> _WORK TO BE COMPLETED_
Count the lines that contain the string "attachments" in the records beneath, and respond with the number only.

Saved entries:
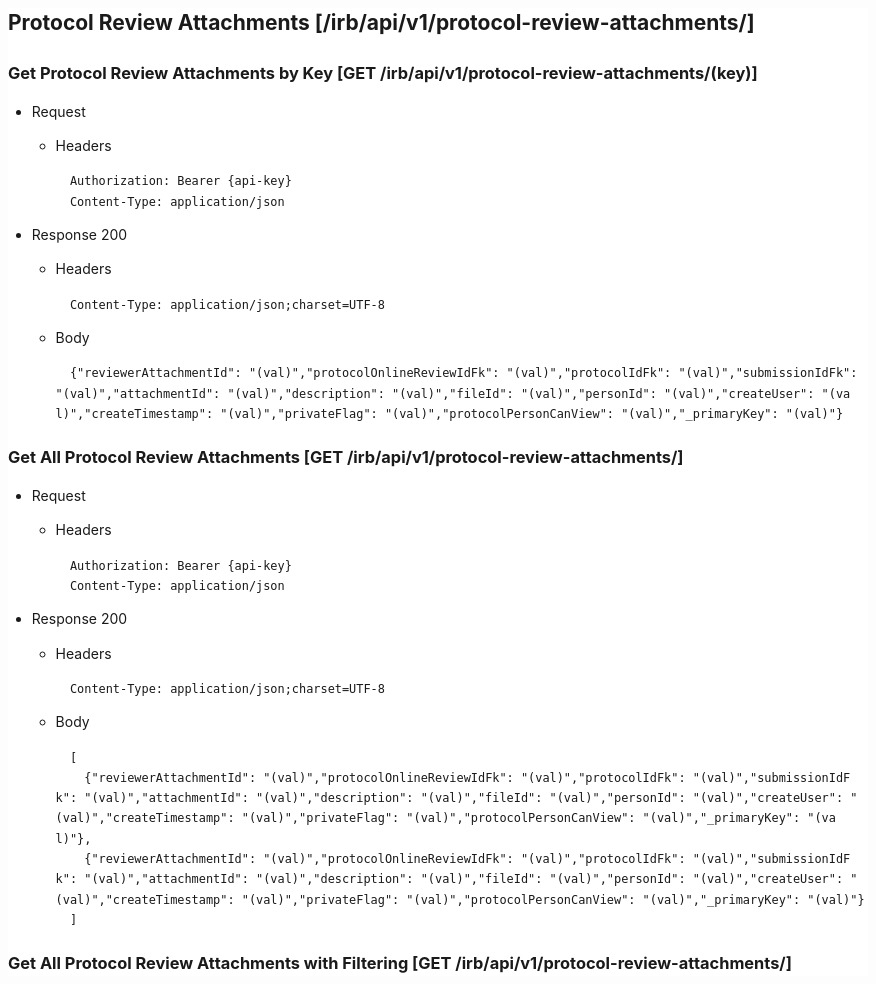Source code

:## Protocol Review Attachments [/irb/api/v1/protocol-review-attachments/]

### Get Protocol Review Attachments by Key [GET /irb/api/v1/protocol-review-attachments/(key)]
	 
+ Request

    + Headers

            Authorization: Bearer {api-key}
            Content-Type: application/json

+ Response 200
    + Headers

            Content-Type: application/json;charset=UTF-8

    + Body
    
            {"reviewerAttachmentId": "(val)","protocolOnlineReviewIdFk": "(val)","protocolIdFk": "(val)","submissionIdFk": "(val)","attachmentId": "(val)","description": "(val)","fileId": "(val)","personId": "(val)","createUser": "(val)","createTimestamp": "(val)","privateFlag": "(val)","protocolPersonCanView": "(val)","_primaryKey": "(val)"}

### Get All Protocol Review Attachments [GET /irb/api/v1/protocol-review-attachments/]
	 
+ Request

    + Headers

            Authorization: Bearer {api-key}
            Content-Type: application/json

+ Response 200
    + Headers

            Content-Type: application/json;charset=UTF-8

    + Body
    
            [
              {"reviewerAttachmentId": "(val)","protocolOnlineReviewIdFk": "(val)","protocolIdFk": "(val)","submissionIdFk": "(val)","attachmentId": "(val)","description": "(val)","fileId": "(val)","personId": "(val)","createUser": "(val)","createTimestamp": "(val)","privateFlag": "(val)","protocolPersonCanView": "(val)","_primaryKey": "(val)"},
              {"reviewerAttachmentId": "(val)","protocolOnlineReviewIdFk": "(val)","protocolIdFk": "(val)","submissionIdFk": "(val)","attachmentId": "(val)","description": "(val)","fileId": "(val)","personId": "(val)","createUser": "(val)","createTimestamp": "(val)","privateFlag": "(val)","protocolPersonCanView": "(val)","_primaryKey": "(val)"}
            ]

### Get All Protocol Review Attachments with Filtering [GET /irb/api/v1/protocol-review-attachments/]
    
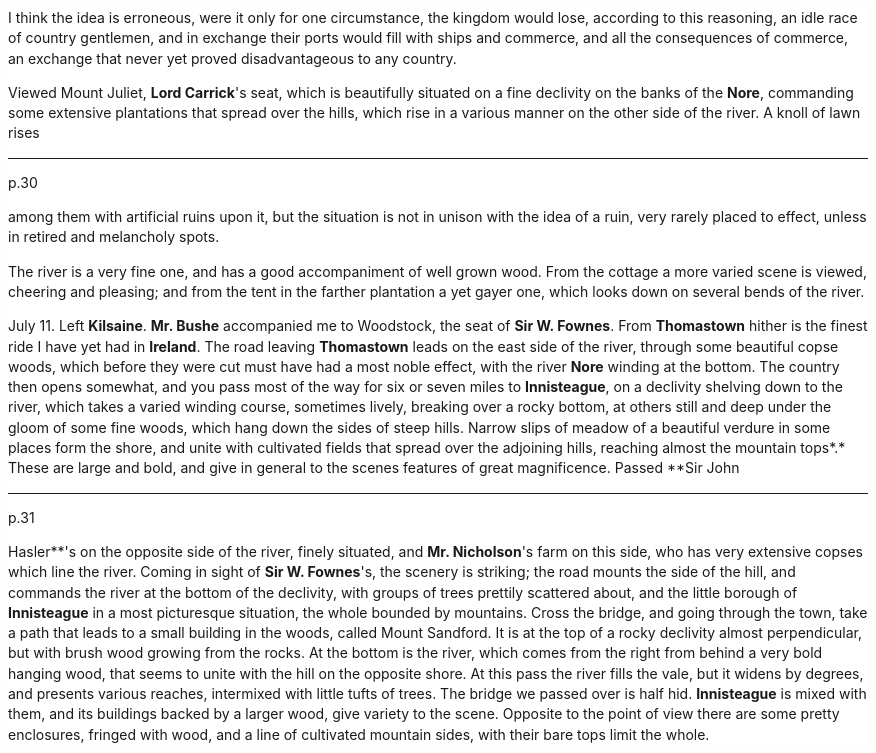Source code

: 
I think the idea is erroneous, were it only for one circumstance, the kingdom would lose, according to this reasoning, an idle race of country gentlemen, and in exchange their ports would fill with ships and commerce, and all the consequences of commerce, an exchange that never yet proved disadvantageous to any country.


Viewed Mount Juliet, **Lord Carrick**'s seat, which is beautifully situated on a fine declivity on the banks of the **Nore**, commanding some extensive plantations that spread over the hills, which rise in a various manner on the other side of the river. A knoll of lawn rises 



---

p.30



among them with artificial ruins upon it, but the situation is not in unison with the idea of a ruin, very rarely placed to effect, unless in retired and melancholy spots.


The river is a very fine one, and has a good accompaniment of well grown wood. From the cottage a more varied scene is viewed, cheering and pleasing; and from the tent in the farther plantation a yet gayer one, which looks down on several bends of the river.


July 11. Left **Kilsaine**. **Mr. Bushe** accompanied me to Woodstock, the seat of **Sir W. Fownes**. From **Thomastown** hither is the finest ride I have yet had in **Ireland**. The road leaving **Thomastown** leads on the east side of the river, through some beautiful copse woods, which before they were cut must have had a most noble effect, with the river **Nore** winding at the bottom. The country then opens somewhat, and you pass most of the way for six or seven miles to **Innisteague**, on a declivity shelving down to the river, which takes a varied winding course, sometimes lively, breaking over a rocky bottom, at others still and deep under the gloom of some fine woods, which hang down the sides of steep hills. Narrow slips of meadow of a beautiful verdure in some places form the shore, and unite with cultivated fields that spread over the adjoining hills, reaching almost the mountain tops*.* These are large and bold, and give in general to the scenes features of great magnificence. Passed **Sir John 



---

p.31



 
Hasler**'s on the opposite side of the river, finely situated, and **Mr. Nicholson**'s farm on this side, who has very extensive copses which line the river. Coming in sight of **Sir W. Fownes**'s, the scenery is striking; the road mounts the side of the hill, and commands the river at the bottom of the declivity, with groups of trees prettily scattered about, and the little borough of **Innisteague** in a most picturesque situation, the whole bounded by mountains. Cross the bridge, and going through the town, take a path that leads to a small building in the woods, called Mount Sandford. It is at the top of a rocky declivity almost perpendicular, but with brush wood growing from the rocks. At the bottom is the river, which comes from the right from behind a very bold hanging wood, that seems to unite with the hill on the opposite shore. At this pass the river fills the vale, but it widens by degrees, and presents various reaches, intermixed with little tufts of trees. The bridge we passed over is half hid. **Innisteague** is mixed with them, and its buildings backed by a larger wood, give variety to the scene. Opposite to the point of view there are some pretty enclosures, fringed with wood, and a line of cultivated mountain sides, with their bare tops limit the whole.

> _ANSWER TO THIS EXERCISE_
4